On Mon, Dec 07, 2009 at 05:18:41PM +0000, Nick Griffiths
wrote:> For example, say we have a set of document titles, like so:
>
> [1] - "welcome to the jungle",
> [2] - "welcome to thesaurus",
> [3] - "welcome all to the jungle",
> [4] - "all jungle"
>
> When passing the following queries to parse_query with QUERY_PARTIAL, we
> are seeing...
>
> w -> 1, 2, 3
You probably don't want to try to offer completions for a single character
query (just because there are generally too many possibile completions to
be able to do so usefully).
> welcome to the -> 1, 2, *3
> jung -> 4, 1, 3
> all jungle -> 4, *3, *1
I don't see how the last example can match 1 - is that a typo?
But otherwise this is as expected - what FLAG_PARTIAL does is to wildcard
expand the last term if it abuts the end of the query string.
> Which for our purposes is returning non-matching results (marked with an
> asterisk). If we switch to using the QUERY_PHRASE flag, we avoid the
> extraneous results, but we lose the partial results. Also, with a large
> database (4mil documents) the first query takes an incredibly long time.
There isn't a QUERY_PHRASE flag - there is FLAG_PHRASE (and you wrote
QUERY_PARTIAL above where you meant FLAG_PARTIAL), but that controls
support for quoted phrases so shouldn't change anything here.

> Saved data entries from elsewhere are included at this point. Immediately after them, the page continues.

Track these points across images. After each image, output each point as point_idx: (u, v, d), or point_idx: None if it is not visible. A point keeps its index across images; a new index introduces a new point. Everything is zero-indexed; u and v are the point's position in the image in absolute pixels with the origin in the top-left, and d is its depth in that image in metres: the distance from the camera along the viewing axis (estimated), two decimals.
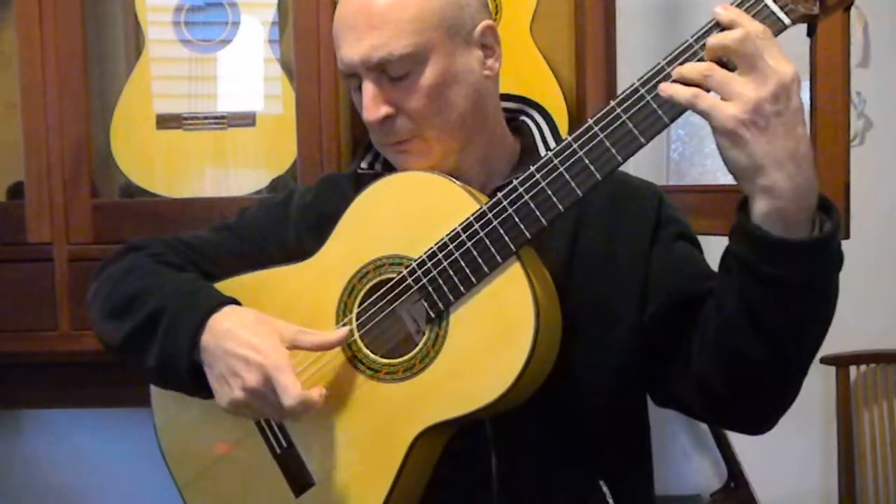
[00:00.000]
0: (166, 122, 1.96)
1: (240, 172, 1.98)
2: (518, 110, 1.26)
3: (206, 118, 1.96)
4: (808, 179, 0.94)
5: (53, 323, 1.89)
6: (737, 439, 2.30)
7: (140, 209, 1.91)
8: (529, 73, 1.94)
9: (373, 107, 1.11)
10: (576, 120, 1.93)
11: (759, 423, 1.11)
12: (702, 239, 1.24)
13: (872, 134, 2.46)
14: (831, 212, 0.97)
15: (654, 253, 1.17)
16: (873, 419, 2.44)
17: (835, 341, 1.02)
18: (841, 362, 2.39)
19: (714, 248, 1.25)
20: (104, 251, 1.80)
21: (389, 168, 1.20)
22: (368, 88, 1.11)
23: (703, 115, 0.94)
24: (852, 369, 2.42)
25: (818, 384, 2.43)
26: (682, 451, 2.47)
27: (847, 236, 1.75)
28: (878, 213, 2.39)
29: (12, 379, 2.05)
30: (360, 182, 1.20)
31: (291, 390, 1.04)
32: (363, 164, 1.25)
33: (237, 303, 1.15)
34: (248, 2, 1.99)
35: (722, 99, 0.94)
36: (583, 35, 1.87)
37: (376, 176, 1.16)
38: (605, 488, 1.16)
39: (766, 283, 0.97)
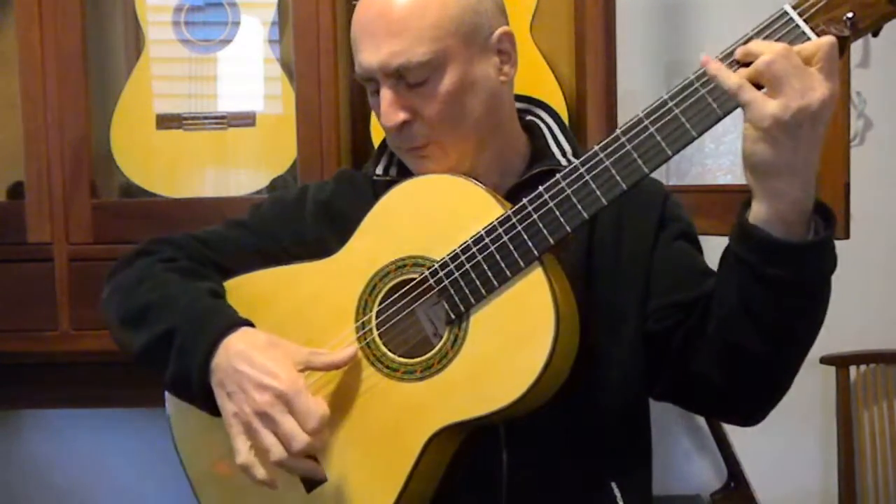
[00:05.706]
0: (166, 122, 1.96)
1: (240, 172, 1.98)
2: (526, 110, 1.28)
3: (206, 118, 1.96)
4: (811, 187, 0.98)
5: (53, 323, 1.89)
6: (737, 439, 2.29)
7: (140, 209, 1.91)
8: (529, 73, 1.94)
9: (390, 112, 1.13)
10: (576, 120, 1.93)
11: (752, 414, 1.15)
12: (702, 239, 1.26)
13: (872, 134, 2.45)
14: (828, 216, 1.00)
15: (656, 252, 1.19)
16: (873, 419, 2.44)
17: (835, 341, 1.04)
18: (841, 362, 2.38)
19: (714, 248, 1.25)
20: (104, 251, 1.81)
21: (404, 173, 1.21)
22: (386, 94, 1.13)
23: (744, 105, 0.95)
24: (852, 369, 2.41)
25: (818, 384, 2.42)
26: (682, 451, 2.46)
27: (847, 236, 1.75)
28: (878, 213, 2.38)
29: (12, 379, 2.05)
30: (376, 188, 1.21)
31: (314, 412, 1.05)
32: (378, 170, 1.25)
33: (250, 323, 1.15)
34: (248, 2, 1.99)
35: (770, 94, 0.94)
36: (583, 35, 1.87)
37: (391, 183, 1.17)
38: (616, 490, 1.17)
39: (767, 282, 1.00)
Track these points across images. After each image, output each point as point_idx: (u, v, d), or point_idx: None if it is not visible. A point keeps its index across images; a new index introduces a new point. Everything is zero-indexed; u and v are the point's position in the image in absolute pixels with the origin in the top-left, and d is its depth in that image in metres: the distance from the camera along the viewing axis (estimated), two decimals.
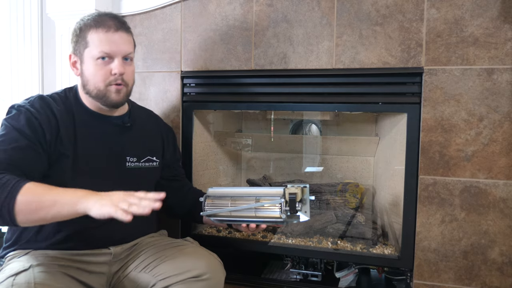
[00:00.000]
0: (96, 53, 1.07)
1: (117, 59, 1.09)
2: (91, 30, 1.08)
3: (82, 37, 1.09)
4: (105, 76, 1.09)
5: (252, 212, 1.06)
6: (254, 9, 1.44)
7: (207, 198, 1.10)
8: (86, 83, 1.11)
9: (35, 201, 0.90)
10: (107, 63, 1.08)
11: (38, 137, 1.02)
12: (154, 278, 1.07)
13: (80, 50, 1.10)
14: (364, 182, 1.83)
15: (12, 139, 0.99)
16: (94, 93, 1.10)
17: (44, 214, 0.90)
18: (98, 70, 1.08)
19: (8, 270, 0.95)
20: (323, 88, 1.41)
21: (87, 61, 1.09)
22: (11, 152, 0.98)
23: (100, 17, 1.10)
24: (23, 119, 1.02)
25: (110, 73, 1.09)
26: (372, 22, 1.33)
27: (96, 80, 1.09)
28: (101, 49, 1.07)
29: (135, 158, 1.20)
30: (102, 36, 1.07)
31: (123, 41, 1.10)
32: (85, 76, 1.10)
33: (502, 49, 1.23)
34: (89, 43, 1.08)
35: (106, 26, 1.08)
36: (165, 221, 1.39)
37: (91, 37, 1.08)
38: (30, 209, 0.89)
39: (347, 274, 1.51)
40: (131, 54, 1.13)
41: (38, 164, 1.02)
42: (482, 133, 1.26)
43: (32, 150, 1.00)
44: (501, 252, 1.26)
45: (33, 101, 1.07)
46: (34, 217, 0.91)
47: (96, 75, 1.08)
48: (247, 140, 2.00)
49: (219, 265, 1.13)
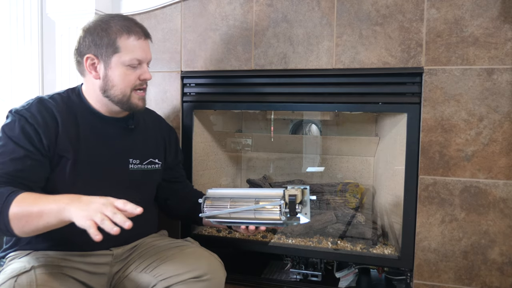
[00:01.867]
0: (128, 59, 1.08)
1: (144, 65, 1.13)
2: (123, 35, 1.08)
3: (110, 41, 1.07)
4: (134, 82, 1.11)
5: (252, 214, 1.05)
6: (254, 9, 1.44)
7: (206, 200, 1.08)
8: (110, 88, 1.10)
9: (24, 214, 0.90)
10: (135, 69, 1.11)
11: (34, 144, 1.01)
12: (155, 279, 1.07)
13: (107, 54, 1.08)
14: (364, 182, 1.83)
15: (9, 151, 0.99)
16: (118, 98, 1.11)
17: (35, 225, 0.90)
18: (128, 75, 1.10)
19: (10, 271, 0.95)
20: (323, 88, 1.41)
21: (116, 67, 1.09)
22: (9, 164, 0.98)
23: (128, 23, 1.10)
24: (17, 127, 1.01)
25: (138, 78, 1.12)
26: (372, 22, 1.33)
27: (125, 85, 1.10)
28: (134, 56, 1.09)
29: (138, 160, 1.20)
30: (136, 43, 1.10)
31: (149, 49, 1.15)
32: (111, 80, 1.09)
33: (502, 49, 1.23)
34: (121, 49, 1.08)
35: (137, 33, 1.10)
36: (165, 221, 1.39)
37: (123, 43, 1.08)
38: (21, 222, 0.90)
39: (347, 274, 1.51)
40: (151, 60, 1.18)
41: (39, 172, 1.02)
42: (482, 133, 1.26)
43: (30, 159, 1.00)
44: (501, 252, 1.26)
45: (30, 105, 1.05)
46: (28, 229, 0.91)
47: (125, 81, 1.10)
48: (247, 140, 2.00)
49: (219, 265, 1.13)
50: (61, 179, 1.05)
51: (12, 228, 0.90)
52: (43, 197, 0.93)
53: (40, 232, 0.93)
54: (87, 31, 1.09)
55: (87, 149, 1.09)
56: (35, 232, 0.93)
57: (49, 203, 0.90)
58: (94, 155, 1.10)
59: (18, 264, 0.98)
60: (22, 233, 0.92)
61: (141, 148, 1.22)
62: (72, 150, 1.06)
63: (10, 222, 0.90)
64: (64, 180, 1.05)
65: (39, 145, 1.02)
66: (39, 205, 0.90)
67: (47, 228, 0.91)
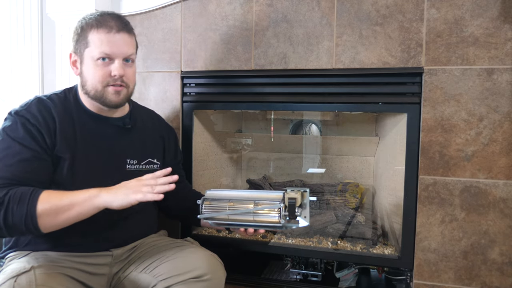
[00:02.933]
0: (96, 53, 1.06)
1: (117, 60, 1.08)
2: (93, 30, 1.07)
3: (83, 36, 1.08)
4: (104, 77, 1.08)
5: (250, 216, 1.04)
6: (254, 9, 1.44)
7: (204, 201, 1.07)
8: (84, 83, 1.10)
9: (54, 208, 0.94)
10: (107, 64, 1.07)
11: (39, 143, 1.01)
12: (155, 279, 1.07)
13: (81, 49, 1.09)
14: (364, 182, 1.83)
15: (16, 153, 0.99)
16: (92, 94, 1.09)
17: (65, 217, 0.96)
18: (97, 71, 1.07)
19: (9, 271, 0.94)
20: (323, 88, 1.41)
21: (87, 61, 1.08)
22: (17, 166, 0.98)
23: (102, 17, 1.08)
24: (21, 128, 1.01)
25: (110, 74, 1.08)
26: (372, 22, 1.33)
27: (95, 80, 1.08)
28: (101, 50, 1.06)
29: (136, 160, 1.19)
30: (103, 37, 1.06)
31: (124, 43, 1.09)
32: (84, 76, 1.09)
33: (502, 49, 1.23)
34: (90, 43, 1.07)
35: (107, 26, 1.07)
36: (165, 221, 1.39)
37: (92, 37, 1.06)
38: (50, 217, 0.95)
39: (347, 274, 1.51)
40: (132, 55, 1.12)
41: (47, 172, 1.03)
42: (482, 133, 1.26)
43: (38, 159, 1.00)
44: (501, 252, 1.26)
45: (30, 105, 1.05)
46: (57, 221, 0.96)
47: (95, 76, 1.07)
48: (247, 140, 2.00)
49: (219, 265, 1.13)
50: (58, 181, 1.05)
51: (39, 225, 0.94)
52: (67, 192, 0.98)
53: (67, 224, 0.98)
54: (74, 30, 1.11)
55: (83, 150, 1.09)
56: (62, 225, 0.98)
57: (78, 194, 0.96)
58: (90, 156, 1.10)
59: (17, 264, 0.98)
60: (49, 228, 0.97)
61: (139, 148, 1.21)
62: (69, 151, 1.06)
63: (38, 219, 0.93)
64: (61, 181, 1.05)
65: (43, 144, 1.02)
66: (68, 197, 0.96)
67: (78, 218, 0.98)
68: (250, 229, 1.08)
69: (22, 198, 0.93)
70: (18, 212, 0.92)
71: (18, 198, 0.93)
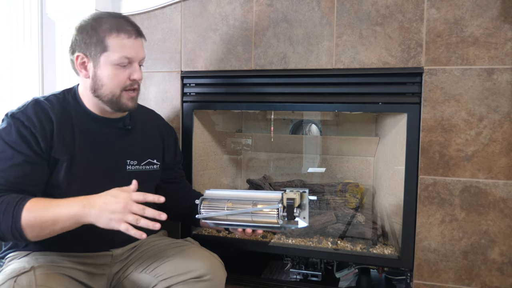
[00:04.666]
0: (116, 58, 1.05)
1: (135, 64, 1.09)
2: (112, 34, 1.05)
3: (98, 40, 1.06)
4: (124, 81, 1.08)
5: (249, 217, 1.03)
6: (254, 9, 1.44)
7: (203, 201, 1.07)
8: (99, 87, 1.08)
9: (38, 222, 0.93)
10: (125, 68, 1.08)
11: (32, 148, 1.00)
12: (155, 279, 1.07)
13: (96, 53, 1.06)
14: (364, 182, 1.83)
15: (8, 157, 0.99)
16: (107, 98, 1.08)
17: (51, 230, 0.94)
18: (117, 75, 1.07)
19: (9, 271, 0.95)
20: (323, 88, 1.41)
21: (105, 66, 1.06)
22: (9, 171, 0.98)
23: (118, 21, 1.07)
24: (14, 132, 1.00)
25: (129, 78, 1.09)
26: (372, 22, 1.33)
27: (114, 85, 1.07)
28: (123, 54, 1.06)
29: (136, 161, 1.19)
30: (125, 42, 1.06)
31: (141, 47, 1.11)
32: (100, 80, 1.07)
33: (502, 49, 1.23)
34: (109, 48, 1.05)
35: (127, 31, 1.07)
36: (165, 221, 1.38)
37: (111, 41, 1.05)
38: (35, 229, 0.93)
39: (347, 274, 1.51)
40: (144, 59, 1.15)
41: (39, 176, 1.02)
42: (482, 133, 1.26)
43: (29, 164, 0.99)
44: (501, 252, 1.26)
45: (26, 108, 1.04)
46: (43, 234, 0.95)
47: (114, 80, 1.07)
48: (247, 140, 2.00)
49: (220, 265, 1.13)
50: (56, 183, 1.04)
51: (26, 236, 0.93)
52: (53, 202, 0.95)
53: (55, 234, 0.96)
54: (78, 29, 1.08)
55: (82, 151, 1.08)
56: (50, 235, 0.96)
57: (62, 208, 0.93)
58: (89, 157, 1.09)
59: (17, 265, 0.98)
60: (36, 238, 0.95)
61: (139, 149, 1.20)
62: (67, 153, 1.05)
63: (23, 230, 0.92)
64: (59, 183, 1.04)
65: (37, 148, 1.01)
66: (52, 211, 0.93)
67: (64, 231, 0.95)
68: (248, 229, 1.07)
69: (8, 208, 0.92)
70: (4, 222, 0.92)
71: (4, 208, 0.92)
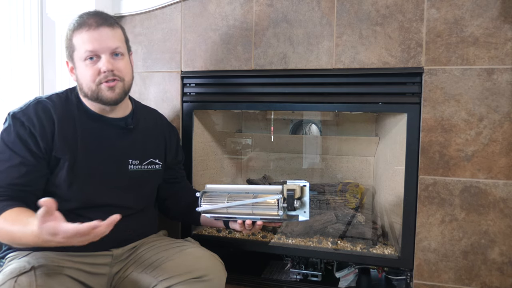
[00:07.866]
0: (82, 54, 1.06)
1: (104, 56, 1.06)
2: (75, 32, 1.07)
3: (69, 41, 1.08)
4: (94, 76, 1.06)
5: (249, 209, 1.03)
6: (254, 9, 1.44)
7: (204, 194, 1.08)
8: (81, 87, 1.10)
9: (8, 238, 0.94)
10: (95, 62, 1.06)
11: (30, 149, 1.01)
12: (156, 279, 1.07)
13: (71, 55, 1.09)
14: (364, 182, 1.83)
15: (6, 159, 1.00)
16: (89, 95, 1.09)
17: (18, 245, 0.98)
18: (87, 70, 1.06)
19: (9, 271, 0.94)
20: (323, 88, 1.41)
21: (78, 64, 1.08)
22: (7, 172, 0.99)
23: (81, 18, 1.08)
24: (13, 132, 1.01)
25: (99, 71, 1.06)
26: (372, 22, 1.33)
27: (87, 81, 1.07)
28: (85, 48, 1.05)
29: (138, 160, 1.19)
30: (84, 36, 1.05)
31: (107, 37, 1.06)
32: (79, 79, 1.09)
33: (502, 49, 1.23)
34: (75, 46, 1.07)
35: (86, 24, 1.06)
36: (165, 221, 1.39)
37: (75, 39, 1.06)
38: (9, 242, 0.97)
39: (347, 274, 1.51)
40: (118, 48, 1.09)
41: (36, 177, 1.03)
42: (482, 133, 1.26)
43: (25, 166, 1.00)
44: (501, 252, 1.26)
45: (27, 107, 1.05)
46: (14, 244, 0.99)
47: (86, 76, 1.07)
48: (247, 140, 2.00)
49: (220, 266, 1.13)
50: (59, 182, 1.05)
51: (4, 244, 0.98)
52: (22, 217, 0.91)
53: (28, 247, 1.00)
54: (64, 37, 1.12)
55: (84, 151, 1.08)
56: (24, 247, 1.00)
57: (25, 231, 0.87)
58: (92, 156, 1.10)
59: (17, 264, 0.98)
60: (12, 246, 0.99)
61: (141, 148, 1.21)
62: (68, 152, 1.05)
63: None
64: (60, 182, 1.05)
65: (35, 148, 1.01)
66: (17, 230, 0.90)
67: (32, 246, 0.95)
68: (248, 221, 1.06)
69: None
70: None
71: None
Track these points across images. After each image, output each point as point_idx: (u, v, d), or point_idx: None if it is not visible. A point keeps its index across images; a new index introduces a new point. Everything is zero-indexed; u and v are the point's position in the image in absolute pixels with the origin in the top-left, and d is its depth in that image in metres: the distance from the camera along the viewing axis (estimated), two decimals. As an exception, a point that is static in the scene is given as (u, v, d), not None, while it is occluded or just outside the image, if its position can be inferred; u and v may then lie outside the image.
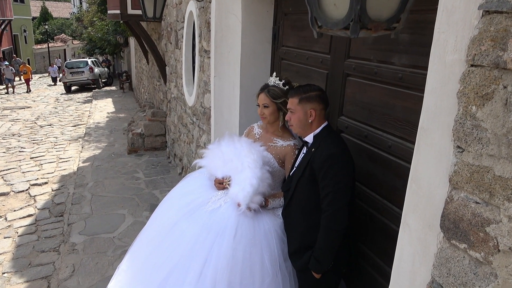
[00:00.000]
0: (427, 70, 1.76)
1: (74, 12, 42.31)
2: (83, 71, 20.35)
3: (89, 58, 22.59)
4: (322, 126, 1.99)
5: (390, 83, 1.96)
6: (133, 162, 6.89)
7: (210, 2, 3.47)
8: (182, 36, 4.82)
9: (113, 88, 21.08)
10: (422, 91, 1.79)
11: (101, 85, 21.27)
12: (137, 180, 6.00)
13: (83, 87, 20.65)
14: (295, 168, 2.08)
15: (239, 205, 2.15)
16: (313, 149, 1.93)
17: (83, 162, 7.04)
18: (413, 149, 1.85)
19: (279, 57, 3.17)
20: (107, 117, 11.78)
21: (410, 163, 1.89)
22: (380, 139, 2.05)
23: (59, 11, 53.55)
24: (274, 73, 2.36)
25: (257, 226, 2.12)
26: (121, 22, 10.98)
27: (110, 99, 15.87)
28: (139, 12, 6.03)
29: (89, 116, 12.19)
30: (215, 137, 3.56)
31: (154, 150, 7.41)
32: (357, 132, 2.23)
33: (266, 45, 3.26)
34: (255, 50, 3.24)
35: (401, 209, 1.95)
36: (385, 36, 2.05)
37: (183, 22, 4.69)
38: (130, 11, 6.33)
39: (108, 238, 4.17)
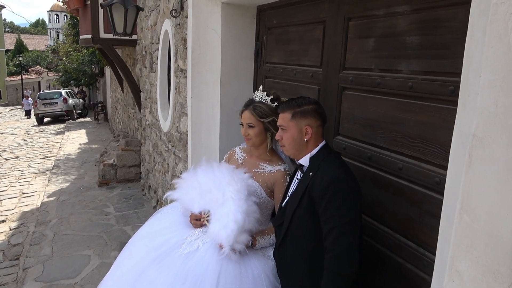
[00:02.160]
0: (444, 76, 1.48)
1: (50, 45, 41.93)
2: (56, 102, 19.71)
3: (63, 89, 22.01)
4: (320, 145, 1.66)
5: (397, 94, 1.66)
6: (103, 195, 6.35)
7: (186, 18, 3.19)
8: (157, 58, 4.51)
9: (88, 119, 20.45)
10: (439, 100, 1.50)
11: (75, 117, 20.62)
12: (106, 215, 5.46)
13: (57, 119, 19.93)
14: (288, 198, 1.71)
15: (221, 246, 1.75)
16: (310, 174, 1.58)
17: (48, 197, 6.44)
18: (430, 171, 1.54)
19: (263, 75, 2.88)
20: (78, 148, 11.18)
21: (426, 187, 1.58)
22: (387, 160, 1.73)
23: (35, 43, 53.11)
24: (261, 87, 2.04)
25: (244, 271, 1.72)
26: (97, 52, 10.67)
27: (84, 130, 15.25)
28: (112, 35, 5.72)
29: (59, 147, 11.55)
30: (193, 165, 3.17)
31: (127, 182, 6.89)
32: (358, 153, 1.91)
33: (249, 63, 2.97)
34: (236, 67, 2.94)
35: (419, 244, 1.62)
36: (388, 41, 1.78)
37: (158, 43, 4.39)
38: (102, 34, 6.01)
39: (68, 285, 3.61)
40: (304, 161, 1.66)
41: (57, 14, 50.38)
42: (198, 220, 1.96)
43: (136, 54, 6.41)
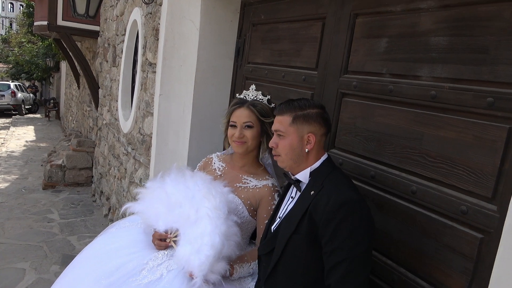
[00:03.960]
0: (480, 85, 1.25)
1: (1, 34, 39.19)
2: (3, 95, 18.24)
3: (12, 82, 20.45)
4: (322, 159, 1.38)
5: (415, 104, 1.42)
6: (48, 199, 5.69)
7: (160, 5, 2.83)
8: (122, 51, 4.08)
9: (38, 115, 19.07)
10: (471, 114, 1.24)
11: (23, 112, 19.17)
12: (49, 222, 4.85)
13: (2, 113, 18.39)
14: (280, 220, 1.40)
15: (191, 276, 1.41)
16: (312, 192, 1.28)
17: (-19, 199, 5.68)
18: (454, 197, 1.29)
19: (243, 76, 2.58)
20: (24, 145, 10.22)
21: (447, 216, 1.32)
22: (396, 181, 1.47)
23: (-16, 32, 49.56)
24: (253, 86, 1.72)
25: (220, 310, 1.38)
26: (53, 44, 9.87)
27: (32, 127, 14.11)
28: (72, 24, 5.20)
29: (2, 143, 10.51)
30: (156, 172, 2.79)
31: (76, 186, 6.26)
32: (358, 170, 1.64)
33: (228, 61, 2.66)
34: (214, 65, 2.62)
35: (432, 283, 1.36)
36: (406, 42, 1.54)
37: (124, 34, 3.97)
38: (60, 22, 5.42)
39: (-6, 306, 3.05)
40: (303, 176, 1.36)
41: (11, 3, 47.40)
42: (163, 241, 1.60)
43: (97, 47, 5.89)
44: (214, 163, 1.84)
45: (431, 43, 1.37)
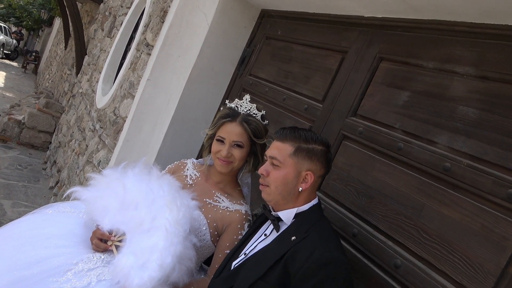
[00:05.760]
0: (503, 173, 1.12)
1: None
2: (-18, 31, 17.27)
3: (-2, 21, 19.50)
4: (313, 203, 1.21)
5: (424, 172, 1.28)
6: (-6, 153, 5.23)
7: (176, -11, 2.64)
8: (121, 24, 3.83)
9: (15, 64, 18.10)
10: (486, 201, 1.10)
11: (0, 55, 18.13)
12: (-13, 178, 4.42)
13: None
14: (246, 258, 1.20)
15: (125, 294, 1.17)
16: (293, 238, 1.10)
17: None
18: (443, 287, 1.15)
19: (241, 86, 2.41)
20: (-12, 90, 9.57)
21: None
22: (381, 248, 1.31)
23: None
24: (247, 96, 1.53)
25: None
26: (53, -2, 9.40)
27: (4, 73, 13.30)
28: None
29: (-36, 81, 9.81)
30: (119, 159, 2.53)
31: (30, 148, 5.80)
32: (340, 223, 1.48)
33: (229, 67, 2.49)
34: (214, 66, 2.44)
35: None
36: (430, 102, 1.41)
37: (129, 8, 3.74)
38: (68, -24, 5.13)
39: None
40: (286, 215, 1.18)
41: None
42: (104, 242, 1.36)
43: (96, 13, 5.59)
44: (187, 170, 1.63)
45: (458, 111, 1.25)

Do you mean you are setting the default op to OP_PHRASE? That's not going
to interact efficiently with FLAG_PARTIAL when the last term has many
possible completions. Also it defaults to a window size such that the
words don't have to be adjacent (so `welcome jungle' will match 1 and
3).
If OP_PHRASE were improved to work more efficiently with subqueries which
weren't just terms this might be a viable approach - the window size could
be made configurable fairly easily.
> One idea is to add all possible incomplete versions of each term to the
> document's term list. For the term 'welcome' we'd also add
'Sw',
> 'Swe', 'Swel' ... 'Swelcome'. That way we can
adjust the user's query
> to insert the prefix on the final word and then search via a standard
> phrase search. Not sure what the performance or index size implications
> of this might be, but we'd be willing to have a shot if this is a good
> approach.
Modifying the user's query string before parsing isn't something we
recommend as you need to duplicate the behaviour of QueryParser to do
it safely.
It is likely to take a lot of space, as you are going to end up generating
a lot of terms and need to index them all with positions.
It's quite a lot like the wildcard acceleration idea here, but that would
have the advantages of note having to mess with query strings, and not
having to index every possible completion:
http://trac.xapian.org/ticket/207
Cheers,
Olly